Saved data entries:
※ ※ ※
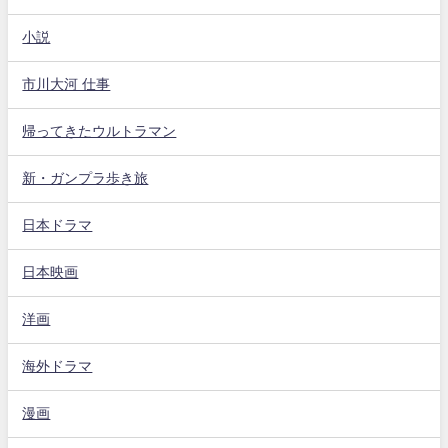
小説
市川大河 仕事
帰ってきたウルトラマン
新・ガンプラ歩き旅
日本ドラマ
日本映画
洋画
海外ドラマ
漫画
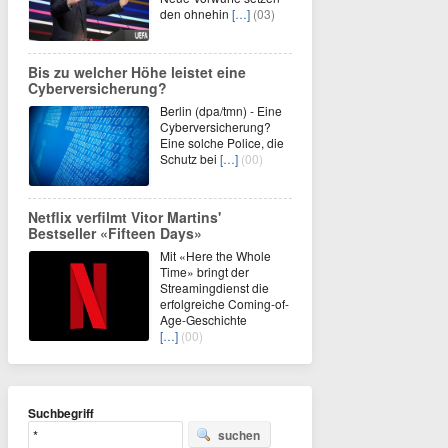
den ohnehin
[…]
(03)
Bis zu welcher Höhe leistet eine
Cyberversicherung?
Berlin (dpa/tmn) - Eine
Cyberversicherung?
Eine solche Police, die
Schutz bei
[…]
(00)
Netflix verfilmt Vitor Martins'
Bestseller «Fifteen Days»
Mit «Here the Whole
Time» bringt der
Streamingdienst die
erfolgreiche Coming-of-
Age-Geschichte
[…]
(00)
Suchbegriff
suchen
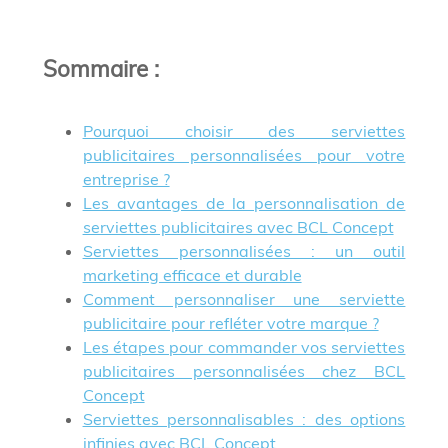
Sommaire
:
Pourquoi choisir des serviettes
publicitaires personnalisées pour votre
entreprise ?
Les avantages de la personnalisation de
serviettes publicitaires avec BCL Concept
Serviettes personnalisées : un outil
marketing efficace et durable
Comment personnaliser une serviette
publicitaire pour refléter votre marque ?
Les étapes pour commander vos serviettes
publicitaires personnalisées chez BCL
Concept
Serviettes personnalisables : des options
infinies avec BCL Concept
※ ※ ※
Which of the lines above contain the string "personnalisées"? Pick out and copy each one, and treat uppercase and lowercase letters as different.

publicitaires personnalisées pour votre
Serviettes personnalisées : un outil
publicitaires personnalisées chez BCL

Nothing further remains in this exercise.